I think it’s okay to do this. We’re using the -infs as bookkeeping here (edit: and it will be a fixed pattern as a function of the data, not the parameters).

That make sense? If someone else has another suggestion, please do. I’m with Luis on this one. This seems a little awkward. Maybe there’s another way to code up an HMM entirely for sparse looking things.

1 Like

Hey Ben! Thanks a lot for giving this a try. I’m very happy I’m not the only one that finds this tricky! This example is just an illustration from a complex model with more constraints and I’m having a terrible time at tackling this.

I’m with you that the ifs and infs make it feel hackish but it’s fine as long as the math is fine. I’m sure there must be some elegant/more mathy way to simplify this as you mention. I’ll toy with your code and see where this gets me.

More suggestions are welcome!

Two more ideas!

How about making a custom log_sum_exp that ignores infs:

real log_sum_exp_ignore_inf(vector v) {
  int N = size(v);
  vector noninfs[size(v)];
  int q = 1;

  for (n in 1:N) {
    if (is_inf(v[n]) == 0) {
      noninfs[q] = v[n];
      q =  q + 1;
    }
  }

  return log_sum_exp(noninfs[1:q]);
}

Or make two arrays that encode the possible states at each time sparsely (N time points, 4 states):

int number_of_states_at_T[N] = {
  1,
  2,
  4,
  4,
  ...
}

// -1 is a non-state
int state_ids_at_time_T[N, 4] = {
  {1, -1, -1, -1}, //Only one possible state
  {2, 3, -1, -1}, //Only two possible states
  {1, 2, 3, 4},
  {1, 2, 3, 4},
  ...
}

Then your two inner loops that loop over K now would instead loop over number_of_states_at_T[t] (outer) and number_of_states_at_T[t - 1] (inner).

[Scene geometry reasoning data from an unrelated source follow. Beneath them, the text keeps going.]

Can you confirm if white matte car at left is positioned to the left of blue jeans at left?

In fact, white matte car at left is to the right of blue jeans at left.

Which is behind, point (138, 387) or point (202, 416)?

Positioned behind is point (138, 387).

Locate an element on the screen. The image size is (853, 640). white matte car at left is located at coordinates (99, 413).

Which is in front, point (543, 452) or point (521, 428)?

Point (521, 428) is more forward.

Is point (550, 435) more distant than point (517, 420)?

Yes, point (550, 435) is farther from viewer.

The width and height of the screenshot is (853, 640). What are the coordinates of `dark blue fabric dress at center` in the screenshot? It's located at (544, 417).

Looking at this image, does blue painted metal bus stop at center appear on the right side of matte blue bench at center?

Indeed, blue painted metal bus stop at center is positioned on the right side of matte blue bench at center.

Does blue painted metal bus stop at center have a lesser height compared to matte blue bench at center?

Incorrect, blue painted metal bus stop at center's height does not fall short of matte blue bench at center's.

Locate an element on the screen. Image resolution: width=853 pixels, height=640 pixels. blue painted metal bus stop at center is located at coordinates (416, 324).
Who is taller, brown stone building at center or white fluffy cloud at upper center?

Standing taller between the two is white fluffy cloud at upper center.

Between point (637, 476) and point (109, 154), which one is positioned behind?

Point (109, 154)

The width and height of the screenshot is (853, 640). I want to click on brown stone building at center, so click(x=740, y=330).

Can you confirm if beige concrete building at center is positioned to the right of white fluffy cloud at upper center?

You’d have to account for a variable length log_sum_exp too.

All you need to do in principle is forbid any transitions that don’t go through your declared states. Then just normalize what’s left. It’s a pretty simple tweak to the forward algorithm.

The practice isn’t so easy, especially in Stan if the known states are ad hoc.

Bob, just to disambiguate: what do you mean exactly by “forbid”? If a given
transition from i to j is not allowed by the model, then is it just that
the log forward probability unalpha doesn’t get incremented (ie unalpha t =
unalpha t-1)?

I didn’t read closely enough and thought you had some state observations (as is common in many HMM problems in natural language processing, like part-of-speech tagging). The issue’s always the same with these HMMs, though—controlling which transitions or emissions are legal.

To do this efficiently, you’ll need an efficient version of the forward algorithm that prunes the illegal states. You can just hard code that for a problem, or use a separate “legal emission” or “legal transition” boolean matrix to figure out which states to skip. Then everything should just normalize based on the legal states.